Any help is greatly appreciated.

Answer 1

According to the set operations' properties, we get that

\begin{align*} (A\cup B)\backslash(A\cap B) & = (A\cup B)\cap(A\cap B)^{c}\\\\ & = (A\cup B)\cap(A^{c} \cup B^{c})\\\\ & = ((A\cup B)\cap A^{c})\cup((A\cup B)\cap B^{c})\\\\ & = ((A\cap A^{c})\cup(B\cap A^{c}))\cup((A\cap B^{c})\cup(B\cap B^{c}))\\\\ & = (\varnothing\cup(B\cap A^{c}))\cup((A\cap B^{c})\cup\varnothing)\\\\ & = (B\cap A^{c})\cup(A\cap B^{c})\\\\ & = (A\cap B^{c})\cup(B\cap A^{c})\\\\ & = (A\backslash B)\cup(B\backslash A) \end{align*} and we are done.

Answer 2

One way without using complement. Definition for $(A \cup B) \setminus (A \cap B)$ gives $$(x\in A \lor x\in B)\land \neg (x\in A \lor x\in B) =(x\in A \lor x\in B)\land (x\notin A \land x\notin B)\quad (1) $$ and definition for $(A \setminus B) \cup (B \setminus A)$ is $$(x \in A \land x\notin B)\lor (x \in B \land x\notin A)\quad (2)$$ Let's start with $(1)$ and finish with $(2)$ : $$(x\in A \lor x\in B)\land (x\notin A \land x\notin B) = \\ =\Big(x\in A \land (x\notin A \land x\notin B) \Big)\lor \Big(x\in B \land (x\notin A \land x\notin B)\Big) =\\ =(x \in A \land x\notin B)\lor (x \in B \land x\notin A)$$

Answer 3

As long as the verbage is clear, its fine.   A proof works when it convinces the reader that each step is justified.
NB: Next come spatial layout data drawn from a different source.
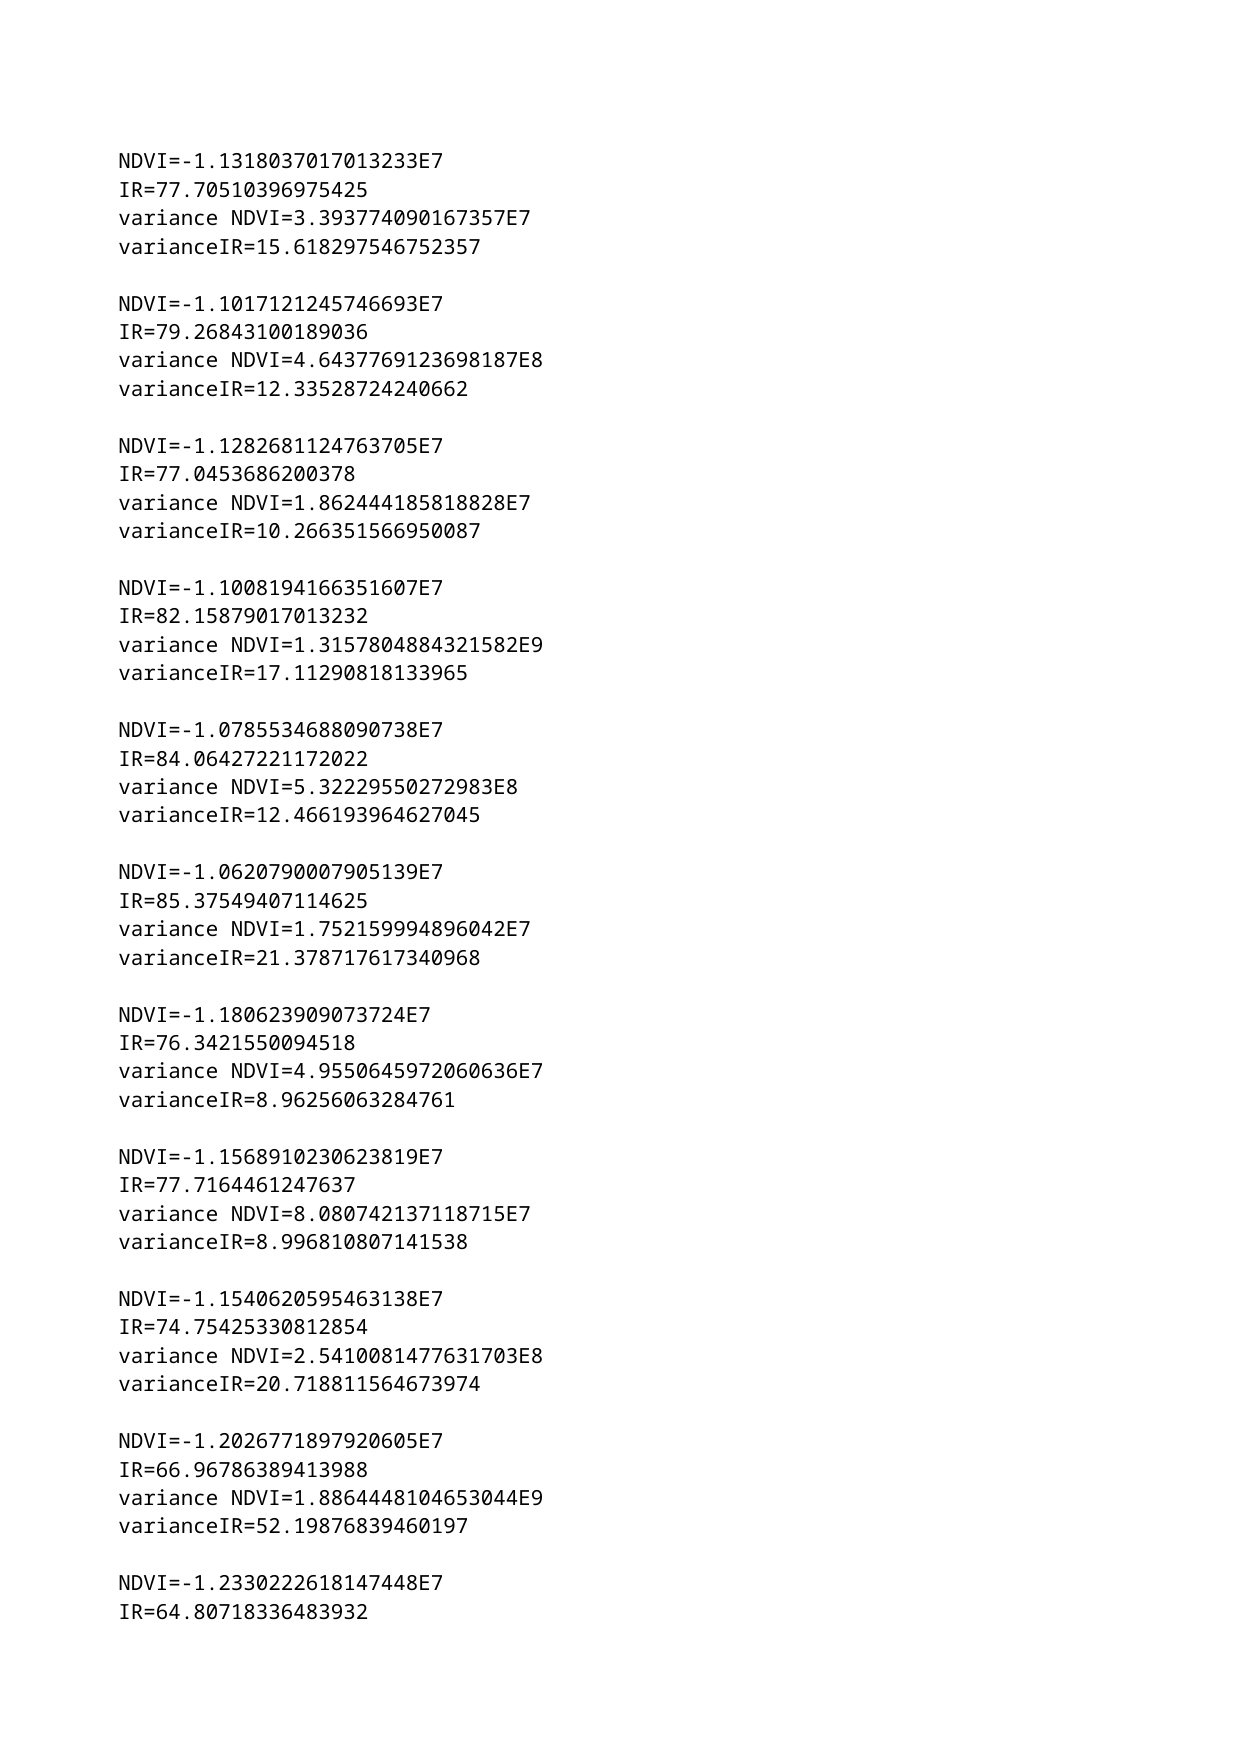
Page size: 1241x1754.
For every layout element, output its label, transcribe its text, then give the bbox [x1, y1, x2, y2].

text IR=84.06427221172022 [118, 744, 1122, 772]
text IR=77.7164461247637 [118, 1170, 1122, 1199]
text NDVI=-1.2330222618147448E7 [118, 1568, 1122, 1597]
text NDVI=-1.1568910230623819E7 [118, 1142, 1122, 1170]
text IR=85.37549407114625 [118, 886, 1122, 914]
text NDVI=-1.0620790007905139E7 [118, 857, 1122, 886]
text IR=64.80718336483932 [118, 1597, 1122, 1625]
text NDVI=-1.180623909073724E7 [118, 1000, 1122, 1028]
text varianceIR=8.96256063284761 [118, 1085, 1122, 1113]
text varianceIR=21.378717617340968 [118, 943, 1122, 971]
text varianceIR=12.33528724240662 [118, 374, 1122, 402]
text variance NDVI=1.752159994896042E7 [118, 914, 1122, 943]
text variance NDVI=4.9550645972060636E7 [118, 1057, 1122, 1085]
text IR=77.0453686200378 [118, 459, 1122, 488]
text IR=77.70510396975425 [118, 175, 1122, 203]
text NDVI=-1.1008194166351607E7 [118, 573, 1122, 602]
text varianceIR=12.466193964627045 [118, 801, 1122, 829]
text variance NDVI=1.3157804884321582E9 [118, 630, 1122, 658]
text variance NDVI=8.080742137118715E7 [118, 1199, 1122, 1227]
text IR=74.75425330812854 [118, 1312, 1122, 1341]
text variance NDVI=3.393774090167357E7 [118, 203, 1122, 232]
text varianceIR=15.618297546752357 [118, 232, 1122, 260]
text IR=82.15879017013232 [118, 602, 1122, 630]
text IR=66.96786389413988 [118, 1455, 1122, 1483]
text IR=79.26843100189036 [118, 317, 1122, 346]
text NDVI=-1.1282681124763705E7 [118, 431, 1122, 459]
text varianceIR=8.996810807141538 [118, 1227, 1122, 1256]
text varianceIR=10.266351566950087 [118, 516, 1122, 545]
text variance NDVI=2.5410081477631703E8 [118, 1341, 1122, 1369]
text variance NDVI=1.862444185818828E7 [118, 488, 1122, 516]
text NDVI=-1.1017121245746693E7 [118, 289, 1122, 317]
text variance NDVI=4.6437769123698187E8 [118, 346, 1122, 374]
text varianceIR=52.19876839460197 [118, 1512, 1122, 1540]
text NDVI=-1.1540620595463138E7 [118, 1284, 1122, 1312]
text IR=76.3421550094518 [118, 1028, 1122, 1057]
text variance NDVI=1.8864448104653044E9 [118, 1483, 1122, 1512]
text varianceIR=17.11290818133965 [118, 658, 1122, 687]
text NDVI=-1.1318037017013233E7 [118, 147, 1122, 175]
text varianceIR=20.718811564673974 [118, 1369, 1122, 1398]
text NDVI=-1.0785534688090738E7 [118, 715, 1122, 744]
text NDVI=-1.2026771897920605E7 [118, 1426, 1122, 1455]
text variance NDVI=5.32229550272983E8 [118, 772, 1122, 801]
Personally, I discourage overly mixing math notations and words.   If you are going to use a verbose proof, just describe the sets through an arbitrary element. Something like:-

Take any element that is in either $A$ or $B$ but not in both simultaneously; thus we can see that this element is either in $A$ but not in $B$, OR in $B$ but not in $A$.

Therefore $(A\cup B)\smallsetminus(A\cap B)~\subseteq~(A\smallsetminus B)\cup(B\smallsetminus A)$.

Conversely...

Likewise, if you are going to use set notation, then do so an algebraic proof. (Hint: Distribution )

$${\quad(A\cup B)\smallsetminus(A\cap B)\\=\{x: (x\in A\lor x\in B)\land(x\notin A\lor x\notin B)\}\\~~\vdots\phantom{\tiny\{x: (x\in A\land x\notin A)\lor(x\in A\land x\notin B)\lor(x\in B\land x\notin A)\lor(x\in B\land x\notin B)\}}\\=\{x:(x\in A\land x\notin B)\lor(x\in B\land x\notin A)\}\\=(A\smallsetminus B)\cup(B\smallsetminus A)}$$

But that's just my preference.

Answer 4

$$A\Delta B =(A \cup B) \diagdown (A \cap B) = (A \diagdown B) \cup (B \diagdown A)$$ The set is called symmetric difference of $A$ and $B$

Note that on both sides we have those elements which are in one and only one of the two sets so they are equal.

The symmetric difference is also defined for three or more sets.

One notable property of the symmetric difference is the associative property $$ A\Delta (B\Delta C)=(A\Delta B)\Delta C$$ which makes a good exercise for students of a set theory course.